Wie sollten sie auch, wo doch keiner damit gerechnet hatte, daß eintreten könnte, was gerade eingetreten war? 3:1 hatten sie das Hinspiel des UEFA-Cup-Achtelfinales gewonnen, bei Bröndby Kopenhagen, dem dänischen Meister. Was sollte da noch passieren im Wildpark, wo schon ganz andere Kaliber die Segel hatten streichen müssen? Und nun das: 0:5. Einfach so, ohne Vorwarnung, ohne daß sie jemand darauf vorbereitet hätte.

„Vielleicht haben wir Kopenhagen ja gar nicht mehr richtig ernstgenommen“, mutmaßte Roland Schmieder, der Präsident des Karlsruher SC. So, wie auch die blau-weiße Anhängerschaft im Stadionoval die Sache recht locker angegangen war und gar nicht mit dem Feuer und der Leidenschaft, die normalerweise lodern bei internationalen Aufträgen in Karlsruhe.

Es war ja auch alles im Lot – 40 Minuten lang; die eigene Mannschaft war die bessere, die Kopenhagener wirkten einfach harmlos. Als dann aber Bagger (41.) und Eggen (43.) noch vor der Pause nach Toren ausgeglichen hatten, und bald darauf Vilfort die Dänen erstmals arithmetisch in Führung gebracht hatte (58.), da war es auch schon zu spät, um anzupeitschen und nach vorne zu treiben.
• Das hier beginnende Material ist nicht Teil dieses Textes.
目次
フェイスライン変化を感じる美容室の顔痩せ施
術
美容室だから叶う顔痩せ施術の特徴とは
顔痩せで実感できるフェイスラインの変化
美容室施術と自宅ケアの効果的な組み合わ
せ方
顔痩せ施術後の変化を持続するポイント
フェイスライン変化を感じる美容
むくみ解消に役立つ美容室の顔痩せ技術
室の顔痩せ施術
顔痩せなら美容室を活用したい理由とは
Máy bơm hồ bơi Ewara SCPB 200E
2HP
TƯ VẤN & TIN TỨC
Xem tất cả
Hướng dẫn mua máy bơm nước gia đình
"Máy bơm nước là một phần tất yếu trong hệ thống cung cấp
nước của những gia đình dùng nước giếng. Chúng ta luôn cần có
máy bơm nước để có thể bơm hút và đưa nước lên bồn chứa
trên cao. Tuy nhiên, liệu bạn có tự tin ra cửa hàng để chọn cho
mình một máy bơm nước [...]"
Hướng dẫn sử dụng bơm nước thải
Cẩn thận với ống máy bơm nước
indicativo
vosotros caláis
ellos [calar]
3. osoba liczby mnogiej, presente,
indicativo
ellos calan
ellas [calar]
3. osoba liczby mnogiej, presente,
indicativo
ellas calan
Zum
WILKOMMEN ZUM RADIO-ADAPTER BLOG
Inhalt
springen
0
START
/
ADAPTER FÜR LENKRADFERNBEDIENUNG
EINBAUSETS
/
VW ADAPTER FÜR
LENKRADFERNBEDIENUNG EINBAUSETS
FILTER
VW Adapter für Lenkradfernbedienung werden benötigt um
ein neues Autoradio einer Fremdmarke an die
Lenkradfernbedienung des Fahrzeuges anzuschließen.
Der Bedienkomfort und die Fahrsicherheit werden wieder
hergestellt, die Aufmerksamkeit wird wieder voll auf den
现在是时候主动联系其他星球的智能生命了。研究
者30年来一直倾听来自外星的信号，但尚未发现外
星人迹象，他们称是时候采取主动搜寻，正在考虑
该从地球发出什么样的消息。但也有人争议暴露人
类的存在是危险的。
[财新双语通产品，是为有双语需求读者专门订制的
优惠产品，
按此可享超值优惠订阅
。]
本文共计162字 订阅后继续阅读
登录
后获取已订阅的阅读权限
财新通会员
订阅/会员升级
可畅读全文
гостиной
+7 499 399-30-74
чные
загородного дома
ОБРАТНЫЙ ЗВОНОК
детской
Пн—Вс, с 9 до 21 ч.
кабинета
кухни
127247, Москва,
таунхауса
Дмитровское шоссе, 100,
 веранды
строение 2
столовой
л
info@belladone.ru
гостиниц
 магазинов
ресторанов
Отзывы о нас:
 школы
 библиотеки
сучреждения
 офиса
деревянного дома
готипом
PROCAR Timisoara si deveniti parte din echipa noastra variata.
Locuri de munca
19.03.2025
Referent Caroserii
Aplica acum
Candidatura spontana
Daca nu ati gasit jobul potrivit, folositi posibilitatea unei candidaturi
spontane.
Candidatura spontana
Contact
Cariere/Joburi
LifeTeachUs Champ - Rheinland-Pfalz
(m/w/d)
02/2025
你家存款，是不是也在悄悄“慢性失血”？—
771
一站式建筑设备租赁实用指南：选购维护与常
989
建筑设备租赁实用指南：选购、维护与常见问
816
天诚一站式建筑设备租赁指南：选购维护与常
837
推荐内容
Dafür gab's Hohn für die eigenen Kicker. Das 0:4 von Möller (74.) belohnten die KSC-Fans mit „Ihr sei blöd“- Sprechchören. Winfried Schäfer, der Trainer, stand zu diesem Zeitpunkt längst schon nicht mehr am Seitenaus. Reglos auf der Bank Platz genommen hatte er. Dort saß auch Thomas Häßler, der mit Knöchelbruch und auf Krücken ins Stadion gekommen war, um seine Mannschaft siegen zu sehen. Am Ende humpelte er wortlos von dannen. „Der Icke ist mit Schmerzen gekommen“, hat Sean Dundee später sehr pathetisch gesagt, „und er ist mit noch größeren Schmerzen gegangen.“

Er blieb aber Mittelpunkt der Diskussionen, die im Anschluß an solche Niederlagen immer folgen. „Es wäre zu einfach, sich jetzt hinter Thomas Häßler zu verstecken“, krächzte deswegen der rote Winnie. Auch ohne ihn hätte die Mannschaft in der Lage sein müssen, den so komfortabel scheinenden Vorsprung zu verteidigen, sagte der Trainer.

Daß sie es nicht tat, könnte wieder einen empfindlichen Riß geben im Karlsruher Gefüge, das sich doch eine ganze Bundesliga-Vorrunde lang nun schon als eingeschworene Einheit hatte feiern lassen. Denn auch der Trainer kam nicht umhin, das gerade Geschehene als „das Schlimmste, was wir bisher erlebt haben“, zu beschreiben. „Schlimmer noch als Berlin.“

Das hat noch nicht einmal mit den entgangenen Millionen der nächsten Runde zu tun, weil die ohnehin nicht eingeplant waren im Etat. „Wir sind“, hat Schäfer schließlich noch gesagt, „am Boden.“ Und trotzig hinzugefügt: „Jetzt stehen wir wieder auf.“ Letzteres muß erst die Zukunft beweisen.